L’intelligenza artificiale sfida la logica del copyright
Il punto di tensione principale riguarda la trasformatività. I legali di Meta sostengono che l’uso delle opere sia “trasformativo” in quanto consente al modello di “comprendere e generare” contenuti nuovi. Tuttavia, il giudice ha obiettato che il modello potrebbe “inondare il mercato di opere concorrenti”, causando un’erosione commerciale diretta delle opere degli autori.
“State dicendo che non è necessario pagare una licenza, ma quello che fate rischia di annullare completamente il mercato dell’opera originale,” ha affermato Chhabria.
“Se io prendo qualcosa dal marketplace delle idee per sviluppare le mie, quello è furto, giusto?”
L’argomentazione solleva un tema di enorme rilevanza: è ancora valido il framework del fair use quando l’utilizzo dell’opera protetta serve a costruire una macchina in grado di sostituirla?
Prospettive giuridiche e implicazioni normative
Il caso Meta rappresenta un precedente giurisprudenziale potenzialmente dirompente per l’intero settore. Non si tratta solo di una disputa tra privati, ma di un confronto tra diritto d’autore tradizionale e innovazione computazionale. La mancanza di una disciplina normativa chiara e aggiornata sul ruolo delle opere creative nell’addestramento delle IA sta generando incertezza legale e rischio sistemico per aziende e investitori.
In base alla dottrina americana, il fair use consente eccezioni al copyright per scopi educativi, di critica, commento o trasformazione. Ma l’utilizzo massivo di contenuti, spesso senza consenso esplicito né compensazione, per l’addestramento di modelli commerciali ha reso questa dottrina oggetto di stress giuridico senza precedenti.
Equilibrio economico e interessi di parte: autori, piattaforme e mercato
Il caso Meta è solo uno dei numerosi contenziosi avviati da autori, editori e testate giornalistiche contro società come OpenAI, Anthropic e altre realtà dell’ecosistema IA. I querelanti sostengono che l’uso dei loro testi alimenti sistemi capaci di generare contenuti che li sostituiscono, minacciando direttamente le loro entrate economiche e la sostenibilità del lavoro creativo.
Le Big Tech, dal canto loro, affermano che imporre un obbligo generalizzato di licenza paralizzerebbe lo sviluppo dell’intelligenza artificiale, un settore valutato in centinaia di miliardi di dollari e considerato strategico per l’economia globale e la competitività nazionale.
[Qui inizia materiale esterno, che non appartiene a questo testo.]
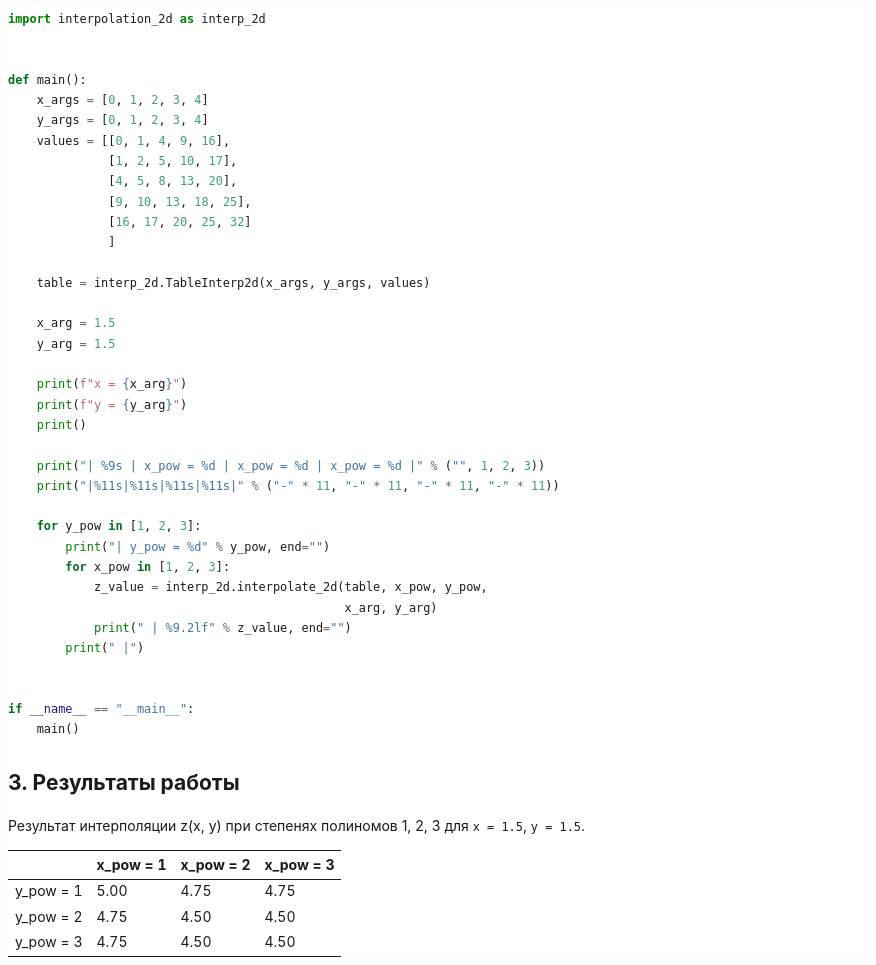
```python
import interpolation_2d as interp_2d


def main():
    x_args = [0, 1, 2, 3, 4]
    y_args = [0, 1, 2, 3, 4]
    values = [[0, 1, 4, 9, 16],
              [1, 2, 5, 10, 17],
              [4, 5, 8, 13, 20],
              [9, 10, 13, 18, 25],
              [16, 17, 20, 25, 32]
              ]

    table = interp_2d.TableInterp2d(x_args, y_args, values)

    x_arg = 1.5
    y_arg = 1.5

    print(f"x = {x_arg}")
    print(f"y = {y_arg}")
    print()

    print("| %9s | x_pow = %d | x_pow = %d | x_pow = %d |" % ("", 1, 2, 3))
    print("|%11s|%11s|%11s|%11s|" % ("-" * 11, "-" * 11, "-" * 11, "-" * 11))

    for y_pow in [1, 2, 3]:
        print("| y_pow = %d" % y_pow, end="")
        for x_pow in [1, 2, 3]:
            z_value = interp_2d.interpolate_2d(table, x_pow, y_pow,
                                               x_arg, y_arg)
            print(" | %9.2lf" % z_value, end="")
        print(" |")


if __name__ == "__main__":
    main()
```

## 3. Результаты работы

Результат интерполяции z(x, y) при степенях полиномов 1, 2, 3 для `x = 1.5`,
`y = 1.5`.

|            | x\_pow = 1 | x\_pow = 2 | x\_pow = 3 |
|------------|------------|------------|------------|
| y\_pow = 1 |       5.00 |       4.75 |       4.75 |
| y\_pow = 2 |       4.75 |       4.50 |       4.50 |
| y\_pow = 3 |       4.75 |       4.50 |       4.50 |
Dimensione geopolitica: tra innovazione tecnologica e sovranità culturale
Questo scontro assume anche una dimensione geopolitica. L’intelligenza artificiale è oggi una delle tecnologie cardine della competizione tra potenze, e il modo in cui gli Stati Uniti regoleranno la questione del copyright inciderà su standard globali e alleanze tecnologiche. Una deregolamentazione eccessiva potrebbe rafforzare il dominio di pochi attori privati a scapito della diversità culturale e dell’autonomia dei creatori.
Allo stesso tempo, un approccio normativo troppo restrittivo potrebbe rallentare l’innovazione e spingere le aziende a delocalizzare lo sviluppo tecnologico verso giurisdizioni più permissive, creando un effetto esodo dell’innovazione.
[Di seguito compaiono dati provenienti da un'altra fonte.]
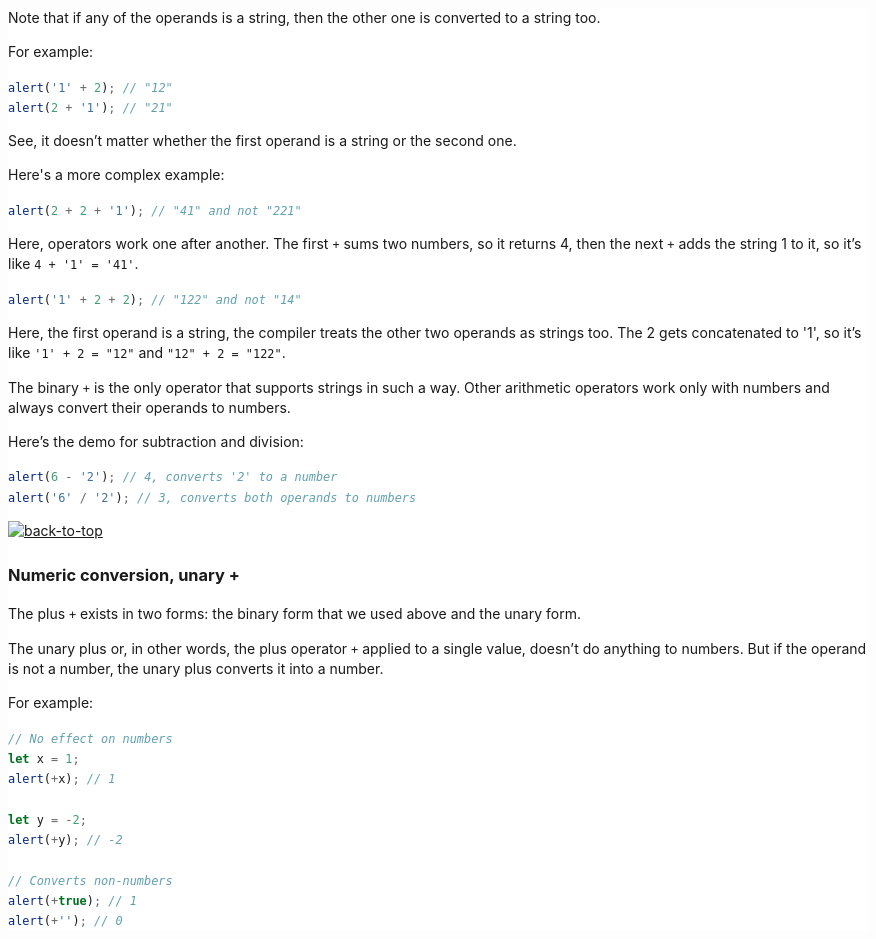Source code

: Note that if any of the operands is a string, then the other one is converted to a string too.

For example:

```javascript
alert('1' + 2); // "12"
alert(2 + '1'); // "21"
```

See, it doesn’t matter whether the first operand is a string or the second one.

Here's a more complex example:

```javascript
alert(2 + 2 + '1'); // "41" and not "221"
```

Here, operators work one after another. The first `+` sums two numbers, so it returns 4, then the next `+` adds the string 1 to it, so it’s like `4 + '1' = '41'`.

```javascript
alert('1' + 2 + 2); // "122" and not "14"
```

Here, the first operand is a string, the compiler treats the other two operands as strings too. The 2 gets concatenated to '1', so it’s like `'1' + 2 = "12"` and `"12" + 2 = "122"`.

The binary `+` is the only operator that supports strings in such a way. Other arithmetic operators work only with numbers and always convert their operands to numbers.

Here’s the demo for subtraction and division:

```javascript
alert(6 - '2'); // 4, converts '2' to a number
alert('6' / '2'); // 3, converts both operands to numbers
```

[![back-to-top](https://img.shields.io/badge/back%20to%20top-%E2%86%A9-red)](#table-of-contents)

### Numeric conversion, unary +

The plus `+` exists in two forms: the binary form that we used above and the unary form.

The unary plus or, in other words, the plus operator `+` applied to a single value, doesn’t do anything to numbers. But if the operand is not a number, the unary plus converts it into a number.

For example:

```javascript
// No effect on numbers
let x = 1;
alert(+x); // 1

let y = -2;
alert(+y); // -2

// Converts non-numbers
alert(+true); // 1
alert(+''); // 0
```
Prospettive future: verso un nuovo equilibrio tra diritti e progresso
Il giudice Chhabria ha rinviato la decisione, chiedendo ulteriore documentazione sui possibili effetti di mercato delle attività di LLaMA. La prova del danno economico concreto sarà probabilmente il perno della sentenza, ma il caso è destinato a salire in appello e potrebbe approdare fino alla Corte Suprema.
Intanto, il mondo dell’editoria, della musica, del cinema e dell’informazione guarda con attenzione a questo precedente. Il diritto dell’innovazione è chiamato a evolvere rapidamente, per evitare che la rivoluzione tecnologica si trasformi in una deregolamentazione sistemica delle opere dell’ingegno.